13 października 2011

27. Zwycięzcą zostaje...


Pod koniec czwartego dnia hogwartczycy stanęli przed czteropoziomową wieżą w centralnej części lasu. Byli brudni i zmęczeni, ale na ich twarzach gościły uśmiechy. Wyglądało na to, że pomyślnie przeszli drugi etap, a tym samym zakwalifikowali się do trzeciego. Na schodach prowadzących do ogromnych drzwi stał ich opiekun – profesor Neville Longbottom, z założonymi na biodrach dłońmi. Uśmiechał się do nich sympatycznie.
- Macie piłeczkę? – spytał, wyciągając przed siebie dłoń. Elizabeth chwyciła się za kieszenie, szukając turkusowej piłki. Kiedy ją znalazła, podała nauczycielowi, a ten, wziąwszy ją, odsunął się i gestem dłoni zaprosił ich do środka budynku.
Znaleźli się w okrągłym pomieszczeniu z wysokim sufitem i drewnianą podłogą. Po obu stronach od wejścia wznosiły się schody, które prowadziły na balkony, z których był dobry widok na całą salę. Na środku już stały trzy drużyny. Hogwart był czwartą, więc pozostało jeszcze czekać na sześć innych.
- To coś jak sala gimnastyczna – powiedziała Rose, rozglądając się dookoła.
- Ciekawe po co mieliśmy się tutaj zebrać? – zapytała Elizabeth, podchodząc do rudowłosej i stając obok.

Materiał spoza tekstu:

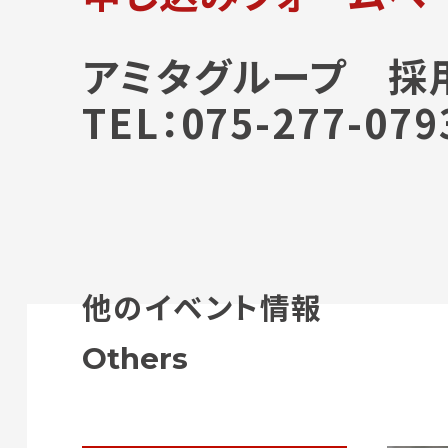
アミタグループ 採
TEL：075-277-079
他のイベント情報
Others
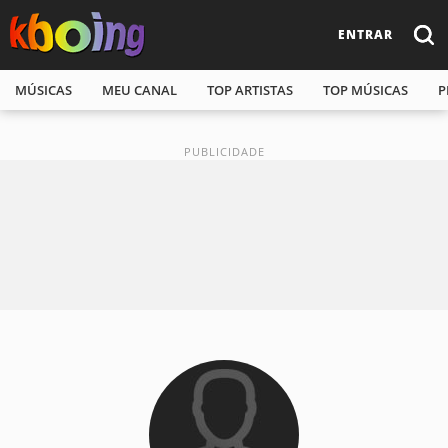
ENTRAR
MÚSICAS
MEU CANAL
TOP ARTISTAS
TOP MÚSICAS
P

Odwróciły się zaciekawione, ponieważ przy wejściu nagle pojawiły się jakieś krzyki. Okazało się, że to chłopcy z rywalizujących drużyn. Chcieli wejść wszyscy jednocześnie, jednak wrota nie były znowu aż tak wielkie, by zmieścić ośmiu uczniów, przez co wszczęto kłótnię o to, kto powinien pierwszy wejść do środka. Rose westchnęła i podeszła bliżej środka, ustawiając się, jak wszyscy pozostali, w szeregu. Za nią stanęli pozostali z jej drużyny. Dopiero teraz zauważyli profesor Paulę Dobson, która prowadziła drugi etap. Stała przed wszystkimi, z rękami wciśniętymi w kieszeń szaty z emblematem Akademii. Promienie zachodzącego słońca, wpadające przez niewielkie okna w sali, odbijały się w szkłach jej okularów. Wpatrywała się w niebo, mrużąc oczy.

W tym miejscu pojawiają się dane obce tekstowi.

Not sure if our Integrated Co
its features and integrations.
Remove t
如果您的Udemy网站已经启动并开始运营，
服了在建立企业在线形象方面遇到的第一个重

- Sześć drużyn dotarło – powiedziała nagle, odwracając się w ich stronę. – Właśnie minął czwarty dzień! Zamknijcie wrota! – zawołała. Przy drzwiach deportowało się dwóch nauczycieli, którzy pchnęli je, by się zatrzasnęły. – Jest was mniej niż przypuszczałam, ale to nawet lepiej. Szybciej pójdzie – powiedziała z uśmiechem. – Przygotujcie się, za chwilę rozpoczniemy trzeci etap.

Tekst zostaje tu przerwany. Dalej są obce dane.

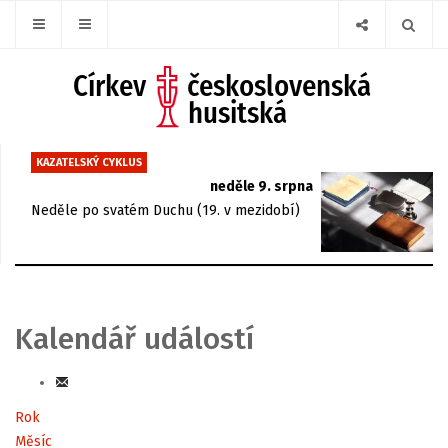
KAZATELSKÝ CYKLUS
neděle 9. srpna
Neděle po svatém Duchu (19. v mezidobí)
Kalendář událostí
Rok
Měsíc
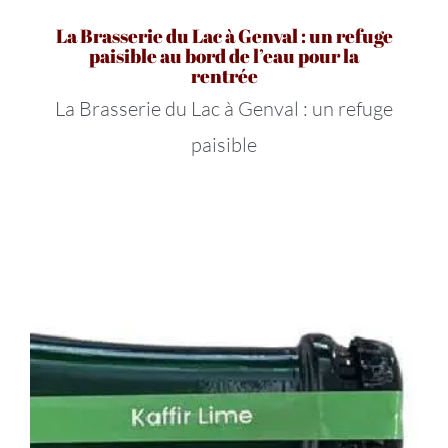
La Brasserie du Lac à Genval : un refuge
paisible au bord de l’eau pour la
rentrée
La Brasserie du Lac à Genval : un refuge
paisible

- Co? Teraz? Jesteśmy zmęczeni – dało się słyszeć. Rose rozejrzała się po tych, którzy dotarli na czas. Nie byli wcale w lepszym stanie niż oni. Ze zdziwieniem odkryła, że była wśród nich drużyna, której dzień wcześniej odebrali piłeczkę. Czyżby zdążyli zabrać komuś inną?
- Przestańcie marudzić! – Dało się słyszeć gdzieś z prawej. Wszyscy spojrzeli w tamtym kierunku, a ich oczom ukazał się mężczyzna średniego wzrostu, w czarnej chuście na głowie i w szacie opinającej się na jego płaskim, lecz dobrze zbudowanym brzuchu. Żuł wykałaczkę, uśmiechając się półgębkiem. Miał krzywy nos i wąskie usta, a w oczach czaiła się jakaś nieznana iskra. – Jestem Drake i poprowadzę trzeci etap konkursu – powiedział, znikając i pojawiając się zaraz obok Pauli, która wydęła usta w grymasie niezadowolenia.
- Jak zwykle się popisujesz – burknęła. Drake spojrzał na nią, poruszył zabawnie brwiami i zwrócił się do uczestników.
- Dam wam dziesięć minut na odpoczynek, a później przeprowadzimy magiczne pojedynki. To jest trzecie zadanie. – Uśmiechnął się wesoło, jakby kręcił go ten pomysł i wypluł wykałaczkę, która uderzyła w czoło jednego z chłopaków stojących przed nim, który wciąż narzekał. – Jakiś problem?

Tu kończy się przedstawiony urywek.